In SQL Server Management Studio, you can view information about the columns, constraints, and indices on a table
through the tree view on the left side of the SSMS window. To get similar information in PostgreSQL,
you use the \d
psql command:
michaelr=# \d hw1_data
Table "public.hw1_data"
Column | Type | Modifiers
----------+-----------------------+-----------
name | character varying(50) |
discount | character varying(50) |
month | character varying(50) |
price | character varying(50) |
In SSMS, you can request that the estimated plan for a query be displayed by choosing the Query->Display Estimated Execution Plan menu item. The equivalent in PostgreSQL is the EXPLAIN statement of SQL, which produces a plain-text representation of the physical query plan. (EXPLAIN is not part of the SQL standard and does not appear in SQL Server. In SQL Server, the SET SHOWPLAN and SET STATISTICS families of statements provide similar functionality to EXPLAIN, but the syntax is more awkward.)

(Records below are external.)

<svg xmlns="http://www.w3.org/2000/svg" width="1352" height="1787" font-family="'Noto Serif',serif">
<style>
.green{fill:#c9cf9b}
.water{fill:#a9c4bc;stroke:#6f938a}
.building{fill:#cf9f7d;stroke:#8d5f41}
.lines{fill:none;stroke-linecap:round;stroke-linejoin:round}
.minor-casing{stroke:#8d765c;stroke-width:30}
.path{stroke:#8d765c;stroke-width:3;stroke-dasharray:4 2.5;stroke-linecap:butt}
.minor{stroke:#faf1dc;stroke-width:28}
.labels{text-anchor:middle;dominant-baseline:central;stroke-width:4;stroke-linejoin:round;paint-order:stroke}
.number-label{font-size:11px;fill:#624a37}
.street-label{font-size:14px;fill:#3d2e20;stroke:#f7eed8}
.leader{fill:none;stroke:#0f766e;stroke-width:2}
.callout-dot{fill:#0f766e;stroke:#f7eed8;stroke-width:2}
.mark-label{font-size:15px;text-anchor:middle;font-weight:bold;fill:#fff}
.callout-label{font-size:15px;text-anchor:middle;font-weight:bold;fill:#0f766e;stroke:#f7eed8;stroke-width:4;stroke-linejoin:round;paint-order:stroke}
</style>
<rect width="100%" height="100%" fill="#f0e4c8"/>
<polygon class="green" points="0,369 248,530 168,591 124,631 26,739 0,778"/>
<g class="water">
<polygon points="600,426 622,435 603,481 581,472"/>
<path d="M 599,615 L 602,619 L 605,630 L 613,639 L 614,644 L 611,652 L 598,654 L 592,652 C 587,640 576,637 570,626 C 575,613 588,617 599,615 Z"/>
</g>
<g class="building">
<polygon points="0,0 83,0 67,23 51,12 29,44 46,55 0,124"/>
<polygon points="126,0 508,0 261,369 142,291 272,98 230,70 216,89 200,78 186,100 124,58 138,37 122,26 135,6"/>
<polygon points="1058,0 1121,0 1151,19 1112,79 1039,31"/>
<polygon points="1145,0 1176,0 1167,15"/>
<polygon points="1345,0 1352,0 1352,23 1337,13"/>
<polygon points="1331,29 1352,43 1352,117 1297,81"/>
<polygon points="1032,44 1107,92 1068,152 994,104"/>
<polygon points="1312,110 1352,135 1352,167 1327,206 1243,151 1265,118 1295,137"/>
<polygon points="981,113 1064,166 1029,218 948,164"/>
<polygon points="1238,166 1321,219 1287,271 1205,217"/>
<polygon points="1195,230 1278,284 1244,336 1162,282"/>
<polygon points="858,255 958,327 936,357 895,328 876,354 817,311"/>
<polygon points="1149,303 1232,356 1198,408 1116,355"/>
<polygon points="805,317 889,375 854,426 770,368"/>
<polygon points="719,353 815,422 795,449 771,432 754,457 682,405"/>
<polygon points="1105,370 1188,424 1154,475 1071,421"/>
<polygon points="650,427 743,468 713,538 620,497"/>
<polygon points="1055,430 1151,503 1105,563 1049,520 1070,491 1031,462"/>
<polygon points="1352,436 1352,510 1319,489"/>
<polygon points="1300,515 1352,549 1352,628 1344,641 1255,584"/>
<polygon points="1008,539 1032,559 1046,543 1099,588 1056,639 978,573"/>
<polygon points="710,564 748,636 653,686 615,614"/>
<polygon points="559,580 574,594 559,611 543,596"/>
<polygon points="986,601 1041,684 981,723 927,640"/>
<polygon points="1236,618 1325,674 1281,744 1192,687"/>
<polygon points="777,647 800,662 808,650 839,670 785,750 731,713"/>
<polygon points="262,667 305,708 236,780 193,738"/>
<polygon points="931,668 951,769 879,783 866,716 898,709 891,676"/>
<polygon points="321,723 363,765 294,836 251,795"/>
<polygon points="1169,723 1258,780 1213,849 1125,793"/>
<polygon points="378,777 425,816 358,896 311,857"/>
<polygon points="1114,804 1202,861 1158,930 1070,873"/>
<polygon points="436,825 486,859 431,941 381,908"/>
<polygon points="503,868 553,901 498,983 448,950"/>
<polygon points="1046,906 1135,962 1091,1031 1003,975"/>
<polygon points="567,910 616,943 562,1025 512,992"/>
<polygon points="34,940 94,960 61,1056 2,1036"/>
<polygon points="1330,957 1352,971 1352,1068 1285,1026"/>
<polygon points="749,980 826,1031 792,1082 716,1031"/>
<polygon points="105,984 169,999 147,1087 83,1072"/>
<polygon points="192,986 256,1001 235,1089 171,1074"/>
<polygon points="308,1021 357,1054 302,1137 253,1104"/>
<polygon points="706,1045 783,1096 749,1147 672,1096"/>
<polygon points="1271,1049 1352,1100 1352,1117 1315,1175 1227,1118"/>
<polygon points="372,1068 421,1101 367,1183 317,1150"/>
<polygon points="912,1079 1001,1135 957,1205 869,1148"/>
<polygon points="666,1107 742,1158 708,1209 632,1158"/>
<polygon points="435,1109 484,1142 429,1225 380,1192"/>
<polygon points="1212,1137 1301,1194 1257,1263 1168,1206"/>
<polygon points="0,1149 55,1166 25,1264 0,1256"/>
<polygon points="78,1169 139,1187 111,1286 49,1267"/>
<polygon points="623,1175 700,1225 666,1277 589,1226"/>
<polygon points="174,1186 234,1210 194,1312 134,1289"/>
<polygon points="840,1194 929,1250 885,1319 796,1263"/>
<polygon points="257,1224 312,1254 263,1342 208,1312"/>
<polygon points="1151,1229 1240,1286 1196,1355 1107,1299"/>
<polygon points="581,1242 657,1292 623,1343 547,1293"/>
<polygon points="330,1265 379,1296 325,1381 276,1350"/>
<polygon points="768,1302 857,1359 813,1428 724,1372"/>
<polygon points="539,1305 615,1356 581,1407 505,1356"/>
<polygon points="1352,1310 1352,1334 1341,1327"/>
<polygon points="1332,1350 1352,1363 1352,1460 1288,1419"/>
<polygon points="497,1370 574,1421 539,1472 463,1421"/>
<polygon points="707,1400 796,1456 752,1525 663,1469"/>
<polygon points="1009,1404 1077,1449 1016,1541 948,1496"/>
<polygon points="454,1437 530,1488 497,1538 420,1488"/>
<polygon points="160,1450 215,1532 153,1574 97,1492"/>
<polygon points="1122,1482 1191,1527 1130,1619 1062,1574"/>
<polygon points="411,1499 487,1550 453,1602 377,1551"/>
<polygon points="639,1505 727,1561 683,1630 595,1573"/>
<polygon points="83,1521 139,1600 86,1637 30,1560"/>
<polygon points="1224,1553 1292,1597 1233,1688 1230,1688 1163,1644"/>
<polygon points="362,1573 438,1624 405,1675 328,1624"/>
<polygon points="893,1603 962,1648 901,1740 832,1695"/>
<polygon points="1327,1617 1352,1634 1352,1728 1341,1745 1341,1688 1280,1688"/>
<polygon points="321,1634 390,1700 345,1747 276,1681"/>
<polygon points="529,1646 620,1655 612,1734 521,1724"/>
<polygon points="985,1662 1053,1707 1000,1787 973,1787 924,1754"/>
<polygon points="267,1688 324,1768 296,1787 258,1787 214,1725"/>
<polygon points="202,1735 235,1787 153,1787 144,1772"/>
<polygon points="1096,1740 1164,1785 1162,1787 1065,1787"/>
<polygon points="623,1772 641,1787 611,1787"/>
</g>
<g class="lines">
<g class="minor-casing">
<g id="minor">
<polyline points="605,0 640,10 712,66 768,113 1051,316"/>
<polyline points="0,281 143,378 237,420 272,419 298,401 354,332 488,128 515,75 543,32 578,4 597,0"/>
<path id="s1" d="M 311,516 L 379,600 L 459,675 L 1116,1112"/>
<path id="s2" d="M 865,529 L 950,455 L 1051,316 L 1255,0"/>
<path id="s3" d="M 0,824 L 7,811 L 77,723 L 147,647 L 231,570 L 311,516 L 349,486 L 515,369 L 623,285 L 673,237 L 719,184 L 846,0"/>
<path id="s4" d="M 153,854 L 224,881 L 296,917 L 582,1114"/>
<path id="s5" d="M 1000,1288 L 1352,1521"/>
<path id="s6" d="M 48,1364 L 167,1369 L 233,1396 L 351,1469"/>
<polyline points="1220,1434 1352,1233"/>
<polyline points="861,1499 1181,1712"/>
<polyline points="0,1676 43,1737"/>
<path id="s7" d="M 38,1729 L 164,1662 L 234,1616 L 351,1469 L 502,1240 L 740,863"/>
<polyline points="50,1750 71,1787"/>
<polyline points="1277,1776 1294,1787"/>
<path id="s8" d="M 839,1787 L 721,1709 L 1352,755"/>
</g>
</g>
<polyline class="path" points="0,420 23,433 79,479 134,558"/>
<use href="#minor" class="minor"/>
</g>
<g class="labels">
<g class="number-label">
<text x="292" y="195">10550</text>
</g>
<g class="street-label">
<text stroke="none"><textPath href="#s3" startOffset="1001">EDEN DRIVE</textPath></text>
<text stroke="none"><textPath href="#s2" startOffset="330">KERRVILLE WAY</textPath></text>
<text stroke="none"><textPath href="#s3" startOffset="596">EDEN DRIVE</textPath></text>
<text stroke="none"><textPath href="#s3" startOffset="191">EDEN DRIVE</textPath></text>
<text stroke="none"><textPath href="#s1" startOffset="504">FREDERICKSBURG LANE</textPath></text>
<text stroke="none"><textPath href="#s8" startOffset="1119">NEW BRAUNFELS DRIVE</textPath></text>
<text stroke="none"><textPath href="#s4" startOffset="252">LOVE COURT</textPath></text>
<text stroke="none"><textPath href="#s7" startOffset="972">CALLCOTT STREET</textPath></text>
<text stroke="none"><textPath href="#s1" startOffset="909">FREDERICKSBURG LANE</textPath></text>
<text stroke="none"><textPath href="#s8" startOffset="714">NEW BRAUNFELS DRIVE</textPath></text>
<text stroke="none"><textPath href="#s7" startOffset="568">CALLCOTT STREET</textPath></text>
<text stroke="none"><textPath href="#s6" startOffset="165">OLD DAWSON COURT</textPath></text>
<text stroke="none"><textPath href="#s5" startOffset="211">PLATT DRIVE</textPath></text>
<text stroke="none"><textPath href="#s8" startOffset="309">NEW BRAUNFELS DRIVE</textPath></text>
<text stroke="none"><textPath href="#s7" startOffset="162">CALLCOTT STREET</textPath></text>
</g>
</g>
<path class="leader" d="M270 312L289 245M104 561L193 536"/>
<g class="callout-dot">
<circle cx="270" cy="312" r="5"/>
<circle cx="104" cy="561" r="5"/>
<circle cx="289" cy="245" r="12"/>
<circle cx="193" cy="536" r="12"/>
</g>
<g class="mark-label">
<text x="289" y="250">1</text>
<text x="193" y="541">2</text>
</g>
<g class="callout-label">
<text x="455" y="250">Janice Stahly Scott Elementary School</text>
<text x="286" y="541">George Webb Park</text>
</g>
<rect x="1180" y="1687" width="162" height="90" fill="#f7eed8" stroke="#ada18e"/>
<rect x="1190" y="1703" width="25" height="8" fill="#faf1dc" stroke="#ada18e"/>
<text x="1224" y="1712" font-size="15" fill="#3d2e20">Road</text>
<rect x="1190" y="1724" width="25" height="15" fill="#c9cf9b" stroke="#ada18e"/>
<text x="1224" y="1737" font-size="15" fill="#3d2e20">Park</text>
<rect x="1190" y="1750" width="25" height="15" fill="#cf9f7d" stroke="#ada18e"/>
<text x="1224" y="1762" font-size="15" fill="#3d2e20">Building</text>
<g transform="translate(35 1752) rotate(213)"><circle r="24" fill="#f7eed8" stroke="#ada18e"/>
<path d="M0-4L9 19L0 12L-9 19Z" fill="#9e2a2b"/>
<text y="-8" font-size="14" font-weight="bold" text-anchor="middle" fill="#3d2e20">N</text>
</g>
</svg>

Here is an example of the use of EXPLAIN on a simple query:
michaelr=# EXPLAIN SELECT * FROM hw1_data;
QUERY PLAN
-----------------------------------------------------------
Seq Scan on hw1_data (cost=0.00..7.26 rows=426 width=17)
(1 row)
SSMS also lets you view the actual plan for a query once the query has been executed, by turning on the Query->Include Actual Execution Plan menu option before running the query. The equivalent function in PostgreSQL is the EXPLAIN ANALYZE variation of the EXPLAIN statement:
michaelr=# EXPLAIN ANALYZE SELECT * FROM hw1_data;
QUERY PLAN
-----------------------------------------------------------
Seq Scan on hw1_data (cost=0.00..7.26 rows=426 width=17)
(actual time=0.011..0.183 rows=426 loops=1)
Total runtime: 0.390 ms
(2 rows)